Issue (i): Whether the election petition was liable to fail for want of a proper affidavit, insufficient particulars, or impermissible amendment.
Analysis: The affidavit accompanying the petition was not shown to suffer from any defect of form. The objection regarding particulars was treated as abandoned and, in any event, the speeches were set out in sufficient detail to meet the requirement of material facts and full particulars. The amendment was held to have clarified the petition by removing ambiguity and by confining the allegations to the statements actually made by the appellant, without introducing a fresh corrupt practice.
Conclusion: The objections to the maintainability of the election petition were rejected.
Issue (ii): Whether the appellant's speeches amounted to corrupt practices under Section 123(2), Section 123(3), and Section 123(3A) of the Representation of the People Act, 1951.

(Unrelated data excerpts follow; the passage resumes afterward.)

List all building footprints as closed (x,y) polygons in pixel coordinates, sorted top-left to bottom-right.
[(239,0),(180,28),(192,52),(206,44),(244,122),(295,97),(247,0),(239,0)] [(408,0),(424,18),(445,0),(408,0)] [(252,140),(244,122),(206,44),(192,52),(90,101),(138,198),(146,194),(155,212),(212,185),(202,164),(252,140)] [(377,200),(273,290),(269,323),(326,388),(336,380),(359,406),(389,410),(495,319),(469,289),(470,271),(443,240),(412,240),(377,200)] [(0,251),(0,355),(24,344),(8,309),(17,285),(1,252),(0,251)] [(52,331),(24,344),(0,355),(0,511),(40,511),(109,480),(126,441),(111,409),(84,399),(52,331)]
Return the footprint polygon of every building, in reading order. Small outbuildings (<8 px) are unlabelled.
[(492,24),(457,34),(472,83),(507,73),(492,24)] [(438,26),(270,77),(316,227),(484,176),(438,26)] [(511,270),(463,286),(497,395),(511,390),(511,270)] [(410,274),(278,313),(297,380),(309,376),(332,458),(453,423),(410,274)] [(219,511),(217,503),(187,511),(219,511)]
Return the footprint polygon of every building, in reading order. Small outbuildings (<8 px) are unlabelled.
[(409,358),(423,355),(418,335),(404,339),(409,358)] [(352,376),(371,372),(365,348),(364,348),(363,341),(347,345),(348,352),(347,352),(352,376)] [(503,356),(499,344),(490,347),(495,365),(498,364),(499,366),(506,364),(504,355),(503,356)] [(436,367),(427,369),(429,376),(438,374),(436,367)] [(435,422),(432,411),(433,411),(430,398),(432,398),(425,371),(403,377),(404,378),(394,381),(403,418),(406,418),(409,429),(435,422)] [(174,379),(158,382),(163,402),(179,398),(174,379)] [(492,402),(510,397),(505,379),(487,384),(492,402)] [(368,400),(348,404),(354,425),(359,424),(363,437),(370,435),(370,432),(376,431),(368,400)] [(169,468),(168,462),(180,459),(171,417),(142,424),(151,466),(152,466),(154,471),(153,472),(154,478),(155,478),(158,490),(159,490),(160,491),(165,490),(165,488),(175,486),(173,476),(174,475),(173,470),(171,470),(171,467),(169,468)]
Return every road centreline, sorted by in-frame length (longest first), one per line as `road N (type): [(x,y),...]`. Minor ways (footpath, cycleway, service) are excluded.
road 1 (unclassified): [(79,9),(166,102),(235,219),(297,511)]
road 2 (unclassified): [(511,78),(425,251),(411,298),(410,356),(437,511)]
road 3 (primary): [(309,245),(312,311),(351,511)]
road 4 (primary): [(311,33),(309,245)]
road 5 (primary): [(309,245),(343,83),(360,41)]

Analysis: The statutory scheme was held to prohibit the use of religion, religious symbols, and appeals to communal hostility as instruments of electoral success. On the evidence, the appellant's speeches repeatedly attacked the rival candidate on religious grounds, portrayed him as unfit to represent the electorate because of his supposed faith and practices, and appealed to voters to support the appellant because he alone represented true religion. Certain speeches also promoted hostility between religious communities and treated the contest as a struggle for religion itself. The tape recordings, transcripts, and corroborative oral evidence were accepted as reliable and admissible.
Conclusion: The appellant was held guilty of corrupt practices under Section 123(2), Section 123(3), and Section 123(3A) of the Representation of the People Act, 1951.
Final Conclusion: The appeal failed on the merits, the finding setting aside the election was sustained, and only the order as to costs was modified.
Ratio Decidendi: In an election, an appeal for votes on the ground that one candidate is a true adherent of a religion and the rival is not, or an appeal that exploits religious animosity or communal hostility, falls within the statutory prohibition against corrupt electoral practices.